Gilson goes on to write:
That is the point of Benjamin Wiker’s book. Unlike what I have just done (almost inexcusably, for those who would be inclined to disagree mightily with it), Wiker supports it with three hundred pages of historical and philosophical evidences.

The first world is that of Epicurus (341 BC – 270 BC). Thousands of years after his death, Epicurus remains astonishingly contemporary as the father of philosophical materialism and what is today known as scientific reductionism.
It's been some years since I've read Wiker's book (it was published in 2002), but I remember being impressed with it's scholarship and his fascinating account of the millenia-long dance between the worldviews of materialistic naturalism and Christian theism. From Epicurus to the philosophes of the French Enlightenment to the progeny of the European Enlightenment into the 20th century naturalist thinkers have struggled to offer people the possibility of ethics without God.

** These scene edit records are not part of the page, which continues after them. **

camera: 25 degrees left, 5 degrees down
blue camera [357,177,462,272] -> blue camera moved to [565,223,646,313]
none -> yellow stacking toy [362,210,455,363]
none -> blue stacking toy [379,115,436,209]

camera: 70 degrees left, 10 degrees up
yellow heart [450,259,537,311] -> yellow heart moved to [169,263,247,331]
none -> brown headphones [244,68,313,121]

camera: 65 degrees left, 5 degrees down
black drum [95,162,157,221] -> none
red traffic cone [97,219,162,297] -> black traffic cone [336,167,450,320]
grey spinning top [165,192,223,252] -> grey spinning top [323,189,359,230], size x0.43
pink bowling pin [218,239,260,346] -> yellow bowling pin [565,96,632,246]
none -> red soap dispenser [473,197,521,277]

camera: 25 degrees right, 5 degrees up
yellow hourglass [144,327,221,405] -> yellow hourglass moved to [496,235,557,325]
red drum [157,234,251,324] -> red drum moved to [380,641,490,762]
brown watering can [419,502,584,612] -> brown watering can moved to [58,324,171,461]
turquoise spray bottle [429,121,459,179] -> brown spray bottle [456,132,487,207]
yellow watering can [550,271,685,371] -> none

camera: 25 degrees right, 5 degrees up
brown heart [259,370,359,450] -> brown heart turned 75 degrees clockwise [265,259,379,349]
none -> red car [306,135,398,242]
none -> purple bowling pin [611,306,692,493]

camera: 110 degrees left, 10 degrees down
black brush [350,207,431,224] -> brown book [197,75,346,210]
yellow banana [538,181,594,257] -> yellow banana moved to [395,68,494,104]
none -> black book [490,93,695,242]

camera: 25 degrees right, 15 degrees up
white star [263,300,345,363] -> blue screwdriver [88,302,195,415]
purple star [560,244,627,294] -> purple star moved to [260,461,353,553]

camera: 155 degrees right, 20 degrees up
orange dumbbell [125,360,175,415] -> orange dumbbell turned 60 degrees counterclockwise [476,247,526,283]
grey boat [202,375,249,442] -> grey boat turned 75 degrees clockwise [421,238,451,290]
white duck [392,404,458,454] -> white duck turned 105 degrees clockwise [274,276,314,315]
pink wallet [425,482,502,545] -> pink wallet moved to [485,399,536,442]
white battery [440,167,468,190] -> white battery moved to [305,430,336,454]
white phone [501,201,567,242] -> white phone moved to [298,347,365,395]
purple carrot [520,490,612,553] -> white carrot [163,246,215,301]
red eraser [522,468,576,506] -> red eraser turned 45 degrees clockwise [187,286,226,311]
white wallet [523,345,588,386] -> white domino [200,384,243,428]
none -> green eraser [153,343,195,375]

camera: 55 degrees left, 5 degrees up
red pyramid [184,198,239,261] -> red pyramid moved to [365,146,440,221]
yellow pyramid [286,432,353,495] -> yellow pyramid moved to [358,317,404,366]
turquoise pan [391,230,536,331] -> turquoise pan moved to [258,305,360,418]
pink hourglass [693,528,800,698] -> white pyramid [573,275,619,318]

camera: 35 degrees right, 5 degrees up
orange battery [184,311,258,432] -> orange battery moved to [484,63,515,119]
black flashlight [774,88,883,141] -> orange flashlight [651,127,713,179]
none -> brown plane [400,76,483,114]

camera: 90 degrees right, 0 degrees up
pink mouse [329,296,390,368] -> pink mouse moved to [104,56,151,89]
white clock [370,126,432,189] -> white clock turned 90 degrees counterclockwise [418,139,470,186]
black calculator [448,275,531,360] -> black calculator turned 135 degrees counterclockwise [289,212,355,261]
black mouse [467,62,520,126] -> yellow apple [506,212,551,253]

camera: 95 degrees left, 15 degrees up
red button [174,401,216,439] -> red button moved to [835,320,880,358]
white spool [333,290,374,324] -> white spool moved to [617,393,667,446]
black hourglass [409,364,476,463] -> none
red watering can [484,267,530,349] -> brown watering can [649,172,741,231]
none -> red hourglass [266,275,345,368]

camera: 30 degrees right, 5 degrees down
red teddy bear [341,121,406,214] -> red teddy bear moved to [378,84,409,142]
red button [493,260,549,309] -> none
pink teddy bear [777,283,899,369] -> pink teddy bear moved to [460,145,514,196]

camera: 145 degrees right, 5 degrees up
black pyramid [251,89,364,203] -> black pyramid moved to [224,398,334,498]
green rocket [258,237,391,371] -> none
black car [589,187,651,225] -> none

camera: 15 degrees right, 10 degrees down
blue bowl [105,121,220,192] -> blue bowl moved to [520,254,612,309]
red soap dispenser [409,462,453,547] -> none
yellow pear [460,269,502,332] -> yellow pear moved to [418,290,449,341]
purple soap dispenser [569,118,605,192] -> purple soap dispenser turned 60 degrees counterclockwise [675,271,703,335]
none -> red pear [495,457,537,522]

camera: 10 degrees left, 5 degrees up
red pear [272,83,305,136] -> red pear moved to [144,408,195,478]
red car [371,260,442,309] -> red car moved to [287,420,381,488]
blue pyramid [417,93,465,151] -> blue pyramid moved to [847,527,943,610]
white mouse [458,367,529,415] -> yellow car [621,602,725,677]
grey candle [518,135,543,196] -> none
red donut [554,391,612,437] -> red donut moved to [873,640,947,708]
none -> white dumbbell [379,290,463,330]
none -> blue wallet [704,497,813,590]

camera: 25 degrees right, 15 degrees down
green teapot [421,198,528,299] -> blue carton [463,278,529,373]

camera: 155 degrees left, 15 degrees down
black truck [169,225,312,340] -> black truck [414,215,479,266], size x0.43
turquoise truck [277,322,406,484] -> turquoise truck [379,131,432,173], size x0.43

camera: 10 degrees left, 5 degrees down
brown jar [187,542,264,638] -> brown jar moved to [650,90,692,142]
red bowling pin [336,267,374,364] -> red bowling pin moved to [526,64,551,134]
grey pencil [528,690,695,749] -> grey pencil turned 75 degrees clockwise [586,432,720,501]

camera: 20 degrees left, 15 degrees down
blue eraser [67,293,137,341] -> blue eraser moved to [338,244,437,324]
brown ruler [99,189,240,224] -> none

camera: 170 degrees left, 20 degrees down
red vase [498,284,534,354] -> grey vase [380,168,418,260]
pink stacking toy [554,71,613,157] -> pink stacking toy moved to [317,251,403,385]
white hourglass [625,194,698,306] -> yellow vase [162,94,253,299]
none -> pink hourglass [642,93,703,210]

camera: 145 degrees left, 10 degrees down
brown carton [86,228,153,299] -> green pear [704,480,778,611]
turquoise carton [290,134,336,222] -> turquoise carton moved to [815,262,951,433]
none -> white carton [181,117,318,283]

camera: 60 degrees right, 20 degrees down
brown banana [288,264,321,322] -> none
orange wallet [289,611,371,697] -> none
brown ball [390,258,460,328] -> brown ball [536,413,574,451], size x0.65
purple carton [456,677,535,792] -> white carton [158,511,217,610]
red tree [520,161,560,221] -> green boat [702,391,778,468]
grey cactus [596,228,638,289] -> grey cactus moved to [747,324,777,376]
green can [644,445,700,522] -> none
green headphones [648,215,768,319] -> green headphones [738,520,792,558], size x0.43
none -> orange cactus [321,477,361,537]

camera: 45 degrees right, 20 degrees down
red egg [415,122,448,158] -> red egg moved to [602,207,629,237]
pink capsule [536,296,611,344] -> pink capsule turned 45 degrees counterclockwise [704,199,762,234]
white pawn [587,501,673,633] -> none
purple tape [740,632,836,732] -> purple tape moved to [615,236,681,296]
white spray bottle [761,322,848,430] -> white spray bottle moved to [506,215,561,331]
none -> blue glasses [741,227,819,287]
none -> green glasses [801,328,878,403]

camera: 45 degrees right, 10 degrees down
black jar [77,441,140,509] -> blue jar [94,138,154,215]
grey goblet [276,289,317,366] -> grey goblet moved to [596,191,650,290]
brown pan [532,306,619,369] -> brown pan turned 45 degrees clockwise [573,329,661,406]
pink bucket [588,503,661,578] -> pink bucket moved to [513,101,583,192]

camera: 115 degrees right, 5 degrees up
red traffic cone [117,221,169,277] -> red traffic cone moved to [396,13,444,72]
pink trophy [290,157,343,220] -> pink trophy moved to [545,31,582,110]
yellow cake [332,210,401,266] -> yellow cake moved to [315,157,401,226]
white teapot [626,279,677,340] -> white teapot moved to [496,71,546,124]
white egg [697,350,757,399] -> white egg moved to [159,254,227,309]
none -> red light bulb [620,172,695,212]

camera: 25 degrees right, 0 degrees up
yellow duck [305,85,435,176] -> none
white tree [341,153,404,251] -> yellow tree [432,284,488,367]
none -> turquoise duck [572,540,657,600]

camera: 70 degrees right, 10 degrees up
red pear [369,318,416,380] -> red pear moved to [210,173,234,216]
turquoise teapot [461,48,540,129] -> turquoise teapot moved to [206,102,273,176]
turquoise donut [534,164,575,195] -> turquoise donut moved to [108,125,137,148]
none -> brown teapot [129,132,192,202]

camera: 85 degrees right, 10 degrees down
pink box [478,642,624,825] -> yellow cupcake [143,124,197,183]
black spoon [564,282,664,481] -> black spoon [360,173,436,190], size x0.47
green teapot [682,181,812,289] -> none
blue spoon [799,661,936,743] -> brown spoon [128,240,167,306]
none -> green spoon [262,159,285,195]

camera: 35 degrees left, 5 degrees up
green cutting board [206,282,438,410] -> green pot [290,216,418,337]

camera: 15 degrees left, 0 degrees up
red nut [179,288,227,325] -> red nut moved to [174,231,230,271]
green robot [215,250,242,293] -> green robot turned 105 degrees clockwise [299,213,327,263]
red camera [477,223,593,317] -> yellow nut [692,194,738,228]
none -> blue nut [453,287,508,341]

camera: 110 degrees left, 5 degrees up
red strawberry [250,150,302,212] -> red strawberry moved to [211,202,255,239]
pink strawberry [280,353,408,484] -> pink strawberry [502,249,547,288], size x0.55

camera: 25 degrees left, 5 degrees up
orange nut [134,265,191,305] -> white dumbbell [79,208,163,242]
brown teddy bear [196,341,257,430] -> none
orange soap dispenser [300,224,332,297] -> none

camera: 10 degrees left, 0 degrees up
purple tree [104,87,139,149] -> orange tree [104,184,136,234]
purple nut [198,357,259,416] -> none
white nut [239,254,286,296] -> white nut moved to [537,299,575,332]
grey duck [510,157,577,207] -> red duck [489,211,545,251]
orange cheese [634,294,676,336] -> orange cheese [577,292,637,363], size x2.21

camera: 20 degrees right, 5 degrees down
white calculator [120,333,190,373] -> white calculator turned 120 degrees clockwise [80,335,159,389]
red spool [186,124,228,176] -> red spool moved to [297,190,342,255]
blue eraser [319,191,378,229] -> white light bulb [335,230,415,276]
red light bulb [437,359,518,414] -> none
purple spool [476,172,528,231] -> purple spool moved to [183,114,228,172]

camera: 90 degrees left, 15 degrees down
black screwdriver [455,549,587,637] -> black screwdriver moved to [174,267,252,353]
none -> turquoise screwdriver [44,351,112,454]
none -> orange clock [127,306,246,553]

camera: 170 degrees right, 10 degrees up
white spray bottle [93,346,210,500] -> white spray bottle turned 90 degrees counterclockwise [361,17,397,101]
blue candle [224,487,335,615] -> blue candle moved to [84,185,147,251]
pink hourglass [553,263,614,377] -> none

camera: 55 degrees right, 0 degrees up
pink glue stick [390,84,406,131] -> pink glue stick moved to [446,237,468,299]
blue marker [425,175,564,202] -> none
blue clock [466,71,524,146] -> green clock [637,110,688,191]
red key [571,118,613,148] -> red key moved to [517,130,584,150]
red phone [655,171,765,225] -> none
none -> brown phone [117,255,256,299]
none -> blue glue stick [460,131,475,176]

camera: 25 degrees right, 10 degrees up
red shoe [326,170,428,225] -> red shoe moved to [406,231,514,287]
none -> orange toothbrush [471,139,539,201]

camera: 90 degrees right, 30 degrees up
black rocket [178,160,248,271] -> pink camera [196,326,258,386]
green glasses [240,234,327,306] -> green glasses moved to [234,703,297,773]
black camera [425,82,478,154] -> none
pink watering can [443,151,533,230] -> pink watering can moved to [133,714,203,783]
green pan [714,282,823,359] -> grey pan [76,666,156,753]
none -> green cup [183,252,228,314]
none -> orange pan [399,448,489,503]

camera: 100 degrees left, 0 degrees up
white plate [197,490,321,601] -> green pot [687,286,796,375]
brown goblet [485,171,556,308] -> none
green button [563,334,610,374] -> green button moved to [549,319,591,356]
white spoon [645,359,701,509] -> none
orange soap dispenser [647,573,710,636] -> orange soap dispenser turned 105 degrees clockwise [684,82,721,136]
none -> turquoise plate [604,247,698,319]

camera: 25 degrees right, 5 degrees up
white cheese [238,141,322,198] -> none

The project has been an utter failure, but, as Nietzsche has Zarathustra proclaim, the masses have yet to fully grasp the consequences of the death of the God they have "slain". Too many moderns still labor under the illusion that God is not necessary for morality, that man's liberation from the faith of his fathers frees him to live by the higher and purer lights of human conscience and reason. When the scales fall from their eyes, when they realize as Nietzsche did, that reason and conscience give no foundation or basis for the belief that we have objective moral duties, what then? Will they reject materialism and embrace faith or will they reject faith still and follow the logic of materialism in its spiraling descent into moral nihilism?

I urge readers interested in understanding why materialism and Christianity are ethically immiscible to read Gilson's post and, even more, to read the book itself which can be ordered at our favorite bookstore. Moral Darwinism: How We Became Hedonists is a college course all in itself.

Thanks to Bradford at Telic Thoughts for pointing us to Gilson's review.